Racanelli adds: “I think we will be able to ensure that people still get a chance to tune into the lives of these dolphins in a way that inspires them, yet not have to have them here in Baltimore. Maybe dolphin Skype is in our future!”
To which O’Brien concludes: “And maybe then, when people dial up the dolphins for a virtual visit in their more natural habitat, their smile will be more than an illusion.”
2 Comments
As a #DolphinProject advocate #RaisingAwareness via social media to the plight of Dolphins in captivity & the senseless slaughters in #TheCove #Taiji #Japan each year, I am so excited about this sanctuary! Who knows, within time all cetaceans currently in captivity may even be released into the wild to be free as they should be!

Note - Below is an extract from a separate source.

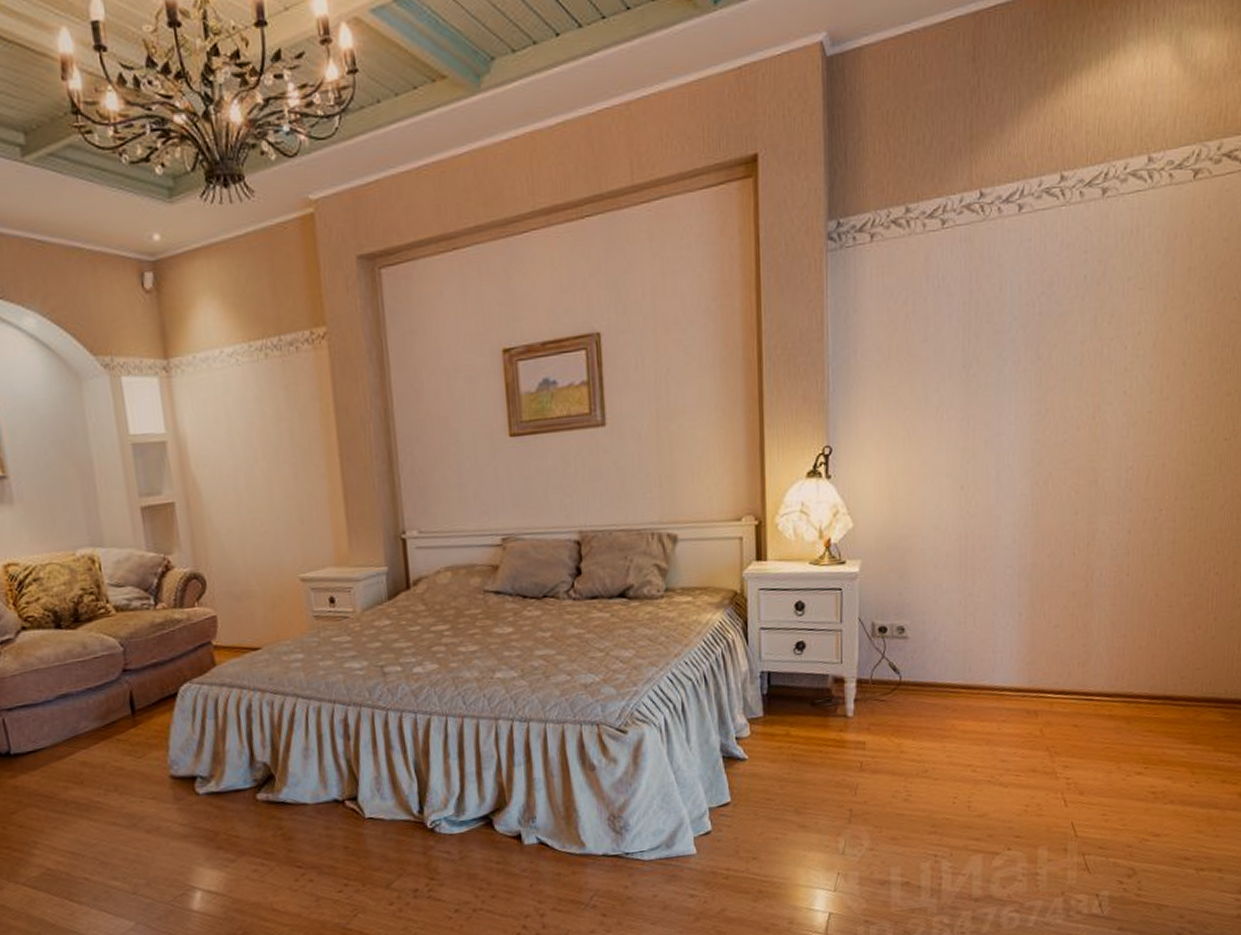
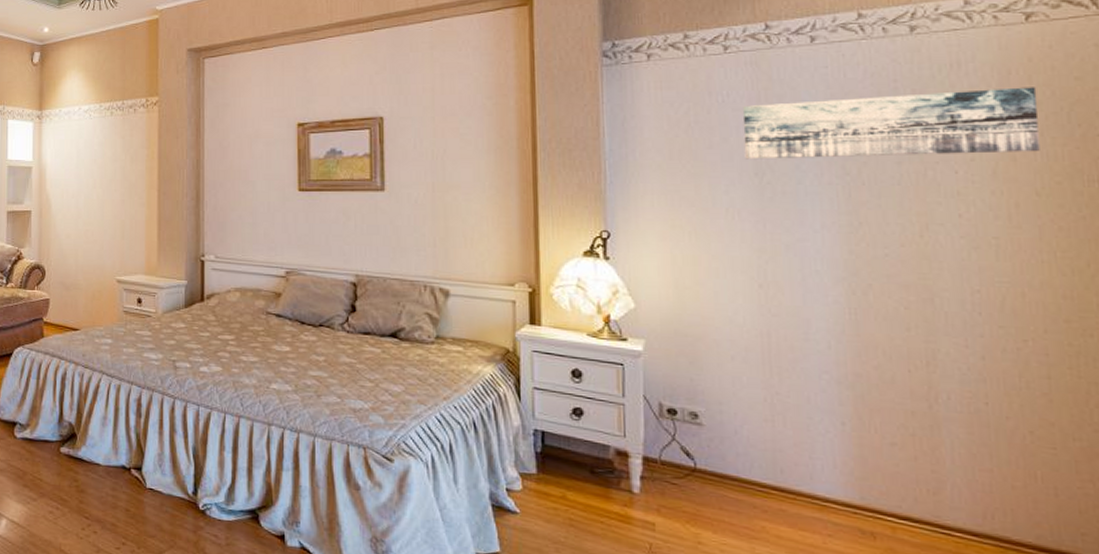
wall art: none [955,251,1195,351] -> present [742,87,1040,160]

#DoTheRightThing #DontBuyATicket #SayNo2Captivity #CaptivityKills #EndTheDemand #StopTheSupply #ThanksButNoTanks #EmptyTheTanks #SaveDolphins
This is a fine story. There is another PBS film which says “a leading contender” for the dolphin sanctuary is a limestone quarry.
Oh No….
The sanctuary idea will lose credibility if dolphins move from a concrete tank to a limestone tank.
https://www.pbs.org/newshour/show/dolphins-raised-in-captivity-will-soon-get-a-new-more-natural-home
A limestone tank is scarcely better than the concrete tank they have now. It is not naturalistic. Acoustic animals need soft mud or vegetated surfaces to attenuate rather than echo their sounds.